Objective a
Return the part of the call transcript from "Right. Okay, that" up to and including "is that correct?", copied word for word.

I don't think so, Pierre. I mean, I think we are expecting both parties to honor the contracts and, again, this isn't a matter of us not sitting down with the customers and looking for a win-win. They recognize we have real value in this situation, and I think they've been very understanding about it. But to your question, no, I don't think you should anticipate that.

Pierre Conner - Capital One

Okay. Okay. I think the rest have been covered. Thanks, gentlemen.

John Lindsay

Thanks, Pierre.

Operator

And next we have Mike Mazar from BMO Capital Markets. Your line is open.

Mike Mazar - BMO Capital Markets

Good morning, guys.

John Lindsay

Good morning.

Mike Mazar - BMO Capital Markets

Just one thing I think I wasn't sure if I misheard or not. But if I understood correctly, there's four new FlexRigs from the new build program going into Argentina and there's four rigs currently idle in Argentina?

John Lindsay

Yeah, it's just those aren't the same.

Mike Mazar - BMO Capital Markets

No, I recognize that. But is there any risk of those contracts being terminated, they get going if there's already idle equipment there?

John Lindsay

No. Mike, that's a good question. We're talking about entirely different well profiles. Much shallower work with the Flex4 and the rigs that are stacked in Argentina are large rigs.

Mike Mazar - BMO Capital Markets

Sure.

John Lindsay

They are 2,000 and 3,000 horsepower rigs. So, no, I don't believe so. The operation that we are going to in Argentina with the . . . is a kind of work that is going to maintain activity.

Mike Mazar - BMO Capital Markets

Right. Okay, that was it. Everything else has been answered. Thanks, guys.

John Lindsay

Okay.

Operator

And next is Kevin Pollard with JPMorgan. Your line is open.

Kevin Pollard - JPMorgan

Thanks. I just had a quick follow-up question for you. On the term contracts, I just want to be clear. If you receive a payment to make whole on the contract, and then after that you are free to turnaround and rent the rig back out to someone else immediately; is that correct?

Hans Helmerich

That is correct.

Kevin Pollard - JPMorgan

And I realize in this market, it's not likely, but let's say you are successful in immediately redeploying one at similar margins, there's no dollar rebate or something for lack of a better word on the determination payment. That's once it's paid, it's paid and it is yours.

Raw records
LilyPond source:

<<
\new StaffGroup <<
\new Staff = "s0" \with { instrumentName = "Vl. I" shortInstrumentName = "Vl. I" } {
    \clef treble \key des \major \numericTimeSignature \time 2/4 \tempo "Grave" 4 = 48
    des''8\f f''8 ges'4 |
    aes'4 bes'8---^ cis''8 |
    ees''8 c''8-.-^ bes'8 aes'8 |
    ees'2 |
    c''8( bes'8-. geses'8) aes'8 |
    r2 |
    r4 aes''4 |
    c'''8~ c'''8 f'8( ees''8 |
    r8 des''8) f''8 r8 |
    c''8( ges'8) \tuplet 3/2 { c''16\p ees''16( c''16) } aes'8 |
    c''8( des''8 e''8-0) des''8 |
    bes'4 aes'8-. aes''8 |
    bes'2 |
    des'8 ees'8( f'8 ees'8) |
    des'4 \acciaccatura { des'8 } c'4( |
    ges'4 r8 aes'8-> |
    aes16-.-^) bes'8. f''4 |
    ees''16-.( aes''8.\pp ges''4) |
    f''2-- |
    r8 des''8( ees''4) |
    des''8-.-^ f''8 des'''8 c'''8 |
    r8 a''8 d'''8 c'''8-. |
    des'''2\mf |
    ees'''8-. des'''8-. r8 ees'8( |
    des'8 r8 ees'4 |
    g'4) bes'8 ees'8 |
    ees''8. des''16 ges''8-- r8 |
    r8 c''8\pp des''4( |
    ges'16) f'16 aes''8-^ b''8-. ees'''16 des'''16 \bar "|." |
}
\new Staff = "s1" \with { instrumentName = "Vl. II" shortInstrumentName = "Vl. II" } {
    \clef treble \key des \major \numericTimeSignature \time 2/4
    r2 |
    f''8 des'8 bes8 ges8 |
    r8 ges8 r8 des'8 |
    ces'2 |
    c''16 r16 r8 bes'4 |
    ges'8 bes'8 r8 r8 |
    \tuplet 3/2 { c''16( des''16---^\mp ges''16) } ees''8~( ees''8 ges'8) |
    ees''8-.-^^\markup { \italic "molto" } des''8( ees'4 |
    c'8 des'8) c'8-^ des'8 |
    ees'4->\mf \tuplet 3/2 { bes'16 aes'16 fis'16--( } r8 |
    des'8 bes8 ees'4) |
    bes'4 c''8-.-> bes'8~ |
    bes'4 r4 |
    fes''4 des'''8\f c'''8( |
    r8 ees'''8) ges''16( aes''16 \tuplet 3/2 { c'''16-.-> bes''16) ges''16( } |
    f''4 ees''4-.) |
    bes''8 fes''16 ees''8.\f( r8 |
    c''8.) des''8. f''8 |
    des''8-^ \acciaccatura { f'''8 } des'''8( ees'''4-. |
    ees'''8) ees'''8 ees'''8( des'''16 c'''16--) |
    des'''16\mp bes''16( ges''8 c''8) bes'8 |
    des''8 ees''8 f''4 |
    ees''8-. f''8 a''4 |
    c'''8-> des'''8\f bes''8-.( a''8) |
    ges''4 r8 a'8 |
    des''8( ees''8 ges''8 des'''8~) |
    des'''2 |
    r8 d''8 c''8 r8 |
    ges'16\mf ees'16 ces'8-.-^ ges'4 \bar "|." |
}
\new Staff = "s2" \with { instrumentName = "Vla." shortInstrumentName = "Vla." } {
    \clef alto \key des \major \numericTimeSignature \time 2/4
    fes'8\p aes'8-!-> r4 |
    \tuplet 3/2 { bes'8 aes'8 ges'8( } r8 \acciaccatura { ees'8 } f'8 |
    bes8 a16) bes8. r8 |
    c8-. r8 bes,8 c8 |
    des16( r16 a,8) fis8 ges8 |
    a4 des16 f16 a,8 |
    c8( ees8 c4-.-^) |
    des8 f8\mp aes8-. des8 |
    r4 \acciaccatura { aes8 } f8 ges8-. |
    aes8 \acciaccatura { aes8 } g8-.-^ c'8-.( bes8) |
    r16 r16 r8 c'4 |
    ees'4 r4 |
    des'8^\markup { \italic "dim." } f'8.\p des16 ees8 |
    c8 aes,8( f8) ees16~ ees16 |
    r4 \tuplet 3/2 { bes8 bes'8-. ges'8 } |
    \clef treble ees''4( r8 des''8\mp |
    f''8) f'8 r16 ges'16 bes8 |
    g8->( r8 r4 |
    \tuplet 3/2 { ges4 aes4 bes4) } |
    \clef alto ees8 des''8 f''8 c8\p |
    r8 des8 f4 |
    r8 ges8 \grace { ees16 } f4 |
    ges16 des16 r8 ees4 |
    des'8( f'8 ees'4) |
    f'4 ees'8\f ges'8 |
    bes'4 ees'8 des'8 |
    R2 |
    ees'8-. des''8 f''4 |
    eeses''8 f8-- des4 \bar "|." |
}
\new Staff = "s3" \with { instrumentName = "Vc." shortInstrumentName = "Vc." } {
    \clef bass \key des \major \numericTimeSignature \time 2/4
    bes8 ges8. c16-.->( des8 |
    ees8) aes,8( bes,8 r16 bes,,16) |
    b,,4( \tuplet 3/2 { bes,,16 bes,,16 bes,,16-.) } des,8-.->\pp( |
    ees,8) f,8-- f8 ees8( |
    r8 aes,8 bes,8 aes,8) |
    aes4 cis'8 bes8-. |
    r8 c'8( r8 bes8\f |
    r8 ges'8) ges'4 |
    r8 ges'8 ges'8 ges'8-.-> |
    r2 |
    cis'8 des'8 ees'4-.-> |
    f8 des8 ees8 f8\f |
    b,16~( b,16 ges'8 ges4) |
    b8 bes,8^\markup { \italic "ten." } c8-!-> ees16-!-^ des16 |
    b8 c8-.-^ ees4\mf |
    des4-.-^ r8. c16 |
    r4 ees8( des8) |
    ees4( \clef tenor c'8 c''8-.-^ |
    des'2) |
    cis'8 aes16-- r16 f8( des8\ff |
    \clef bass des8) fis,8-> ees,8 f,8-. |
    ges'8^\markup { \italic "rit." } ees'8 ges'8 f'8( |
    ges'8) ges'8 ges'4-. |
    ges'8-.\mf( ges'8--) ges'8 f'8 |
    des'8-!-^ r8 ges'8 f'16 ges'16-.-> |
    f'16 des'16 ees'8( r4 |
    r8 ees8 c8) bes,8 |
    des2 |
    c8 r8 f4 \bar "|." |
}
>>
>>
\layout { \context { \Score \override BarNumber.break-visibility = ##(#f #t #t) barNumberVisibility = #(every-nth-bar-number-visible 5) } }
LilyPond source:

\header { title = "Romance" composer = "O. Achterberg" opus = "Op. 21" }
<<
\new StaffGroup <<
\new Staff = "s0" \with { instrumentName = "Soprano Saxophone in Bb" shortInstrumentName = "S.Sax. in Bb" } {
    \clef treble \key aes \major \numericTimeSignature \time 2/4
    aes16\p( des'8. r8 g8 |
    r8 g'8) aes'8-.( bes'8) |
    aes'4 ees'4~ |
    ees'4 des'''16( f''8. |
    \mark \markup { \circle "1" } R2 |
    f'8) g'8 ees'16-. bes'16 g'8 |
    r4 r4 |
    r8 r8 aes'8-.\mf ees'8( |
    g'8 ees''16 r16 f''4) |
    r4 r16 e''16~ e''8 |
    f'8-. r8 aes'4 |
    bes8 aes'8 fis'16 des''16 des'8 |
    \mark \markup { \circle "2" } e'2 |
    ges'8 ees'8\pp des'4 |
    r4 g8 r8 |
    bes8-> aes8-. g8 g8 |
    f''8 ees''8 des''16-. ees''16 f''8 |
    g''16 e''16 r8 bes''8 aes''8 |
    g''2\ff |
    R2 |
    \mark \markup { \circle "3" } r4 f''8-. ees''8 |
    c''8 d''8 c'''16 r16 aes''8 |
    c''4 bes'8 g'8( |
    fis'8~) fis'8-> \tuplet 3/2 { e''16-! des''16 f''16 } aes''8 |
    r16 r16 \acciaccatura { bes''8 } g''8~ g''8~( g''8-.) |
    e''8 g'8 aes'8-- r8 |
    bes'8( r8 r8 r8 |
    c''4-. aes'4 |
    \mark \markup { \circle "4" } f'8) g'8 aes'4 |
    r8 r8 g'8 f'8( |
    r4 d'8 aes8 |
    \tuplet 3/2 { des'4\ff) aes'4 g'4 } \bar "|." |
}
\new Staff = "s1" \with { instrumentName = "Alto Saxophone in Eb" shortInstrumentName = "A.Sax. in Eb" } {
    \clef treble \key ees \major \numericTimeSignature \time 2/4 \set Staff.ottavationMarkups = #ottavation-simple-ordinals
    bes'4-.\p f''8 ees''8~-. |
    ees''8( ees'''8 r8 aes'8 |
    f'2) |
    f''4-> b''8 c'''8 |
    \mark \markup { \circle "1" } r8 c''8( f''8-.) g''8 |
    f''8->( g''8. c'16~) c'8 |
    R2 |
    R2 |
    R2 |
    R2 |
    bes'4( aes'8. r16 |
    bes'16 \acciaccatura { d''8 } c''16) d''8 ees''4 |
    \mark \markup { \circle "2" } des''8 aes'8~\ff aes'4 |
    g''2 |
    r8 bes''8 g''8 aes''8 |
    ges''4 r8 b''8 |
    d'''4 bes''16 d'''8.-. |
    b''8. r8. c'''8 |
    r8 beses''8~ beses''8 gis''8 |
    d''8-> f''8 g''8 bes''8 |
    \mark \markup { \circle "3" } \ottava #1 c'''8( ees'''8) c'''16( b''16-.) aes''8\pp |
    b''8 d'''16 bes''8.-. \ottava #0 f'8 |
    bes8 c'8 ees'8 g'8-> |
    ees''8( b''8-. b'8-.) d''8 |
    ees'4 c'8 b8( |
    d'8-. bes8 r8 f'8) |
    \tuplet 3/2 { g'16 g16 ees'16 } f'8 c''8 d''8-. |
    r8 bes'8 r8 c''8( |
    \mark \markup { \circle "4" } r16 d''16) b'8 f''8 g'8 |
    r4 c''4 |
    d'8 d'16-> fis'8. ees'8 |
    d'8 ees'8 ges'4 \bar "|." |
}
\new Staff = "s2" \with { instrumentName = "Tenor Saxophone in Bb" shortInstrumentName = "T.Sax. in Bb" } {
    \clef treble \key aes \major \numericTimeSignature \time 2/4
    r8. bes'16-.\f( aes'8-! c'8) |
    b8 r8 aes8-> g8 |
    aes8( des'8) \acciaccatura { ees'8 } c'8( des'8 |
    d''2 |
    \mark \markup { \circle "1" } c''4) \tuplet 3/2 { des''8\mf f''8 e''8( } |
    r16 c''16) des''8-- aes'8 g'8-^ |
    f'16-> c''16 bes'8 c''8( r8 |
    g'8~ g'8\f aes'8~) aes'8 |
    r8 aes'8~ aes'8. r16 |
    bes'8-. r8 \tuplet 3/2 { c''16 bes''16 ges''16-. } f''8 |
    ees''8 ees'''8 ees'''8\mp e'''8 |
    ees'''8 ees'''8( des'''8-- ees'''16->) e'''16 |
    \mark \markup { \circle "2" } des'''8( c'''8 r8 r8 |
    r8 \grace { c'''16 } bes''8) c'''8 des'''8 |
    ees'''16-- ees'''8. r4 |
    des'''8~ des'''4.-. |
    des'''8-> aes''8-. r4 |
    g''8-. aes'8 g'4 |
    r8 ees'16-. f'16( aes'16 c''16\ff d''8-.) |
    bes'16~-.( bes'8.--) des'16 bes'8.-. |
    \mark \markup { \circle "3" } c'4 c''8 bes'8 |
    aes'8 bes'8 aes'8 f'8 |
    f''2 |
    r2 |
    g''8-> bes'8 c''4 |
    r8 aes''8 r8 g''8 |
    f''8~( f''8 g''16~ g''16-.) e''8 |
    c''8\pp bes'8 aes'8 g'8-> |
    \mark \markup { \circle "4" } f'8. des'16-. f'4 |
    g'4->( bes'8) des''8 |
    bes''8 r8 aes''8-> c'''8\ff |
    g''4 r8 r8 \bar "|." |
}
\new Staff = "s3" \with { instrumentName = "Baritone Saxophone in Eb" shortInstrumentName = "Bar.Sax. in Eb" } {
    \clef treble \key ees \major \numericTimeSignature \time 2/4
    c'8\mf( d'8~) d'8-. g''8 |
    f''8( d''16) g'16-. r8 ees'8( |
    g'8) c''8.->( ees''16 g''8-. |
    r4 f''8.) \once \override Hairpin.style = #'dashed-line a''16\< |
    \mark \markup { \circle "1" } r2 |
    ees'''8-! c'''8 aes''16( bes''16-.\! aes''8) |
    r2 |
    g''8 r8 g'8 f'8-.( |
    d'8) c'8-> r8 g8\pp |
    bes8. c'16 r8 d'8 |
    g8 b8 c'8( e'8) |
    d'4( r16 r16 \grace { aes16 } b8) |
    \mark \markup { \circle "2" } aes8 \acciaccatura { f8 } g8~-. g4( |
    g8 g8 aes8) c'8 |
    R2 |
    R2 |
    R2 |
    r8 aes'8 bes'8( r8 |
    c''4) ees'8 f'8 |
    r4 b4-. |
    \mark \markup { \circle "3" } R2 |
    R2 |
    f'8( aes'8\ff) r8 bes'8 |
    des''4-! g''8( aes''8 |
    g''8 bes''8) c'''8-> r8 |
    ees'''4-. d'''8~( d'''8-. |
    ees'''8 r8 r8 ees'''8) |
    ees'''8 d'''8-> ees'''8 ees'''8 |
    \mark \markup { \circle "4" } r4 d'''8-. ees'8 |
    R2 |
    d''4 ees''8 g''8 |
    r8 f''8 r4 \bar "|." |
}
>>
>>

Objective b
Identify every line in the records above that contains the string "bass", and copy each of those lines. Case counts.

Worked solution a
Right. Okay, that was it. Everything else has been answered. Thanks, guys.

John Lindsay

Okay.

Operator

And next is Kevin Pollard with JPMorgan. Your line is open.

Kevin Pollard - JPMorgan

Thanks. I just had a quick follow-up question for you. On the term contracts, I just want to be clear. If you receive a payment to make whole on the contract, and then after that you are free to turnaround and rent the rig back out to someone else immediately; is that correct?

Worked solution b
    \clef bass \key des \major \numericTimeSignature \time 2/4
    \clef bass des8) fis,8-> ees,8 f,8-. |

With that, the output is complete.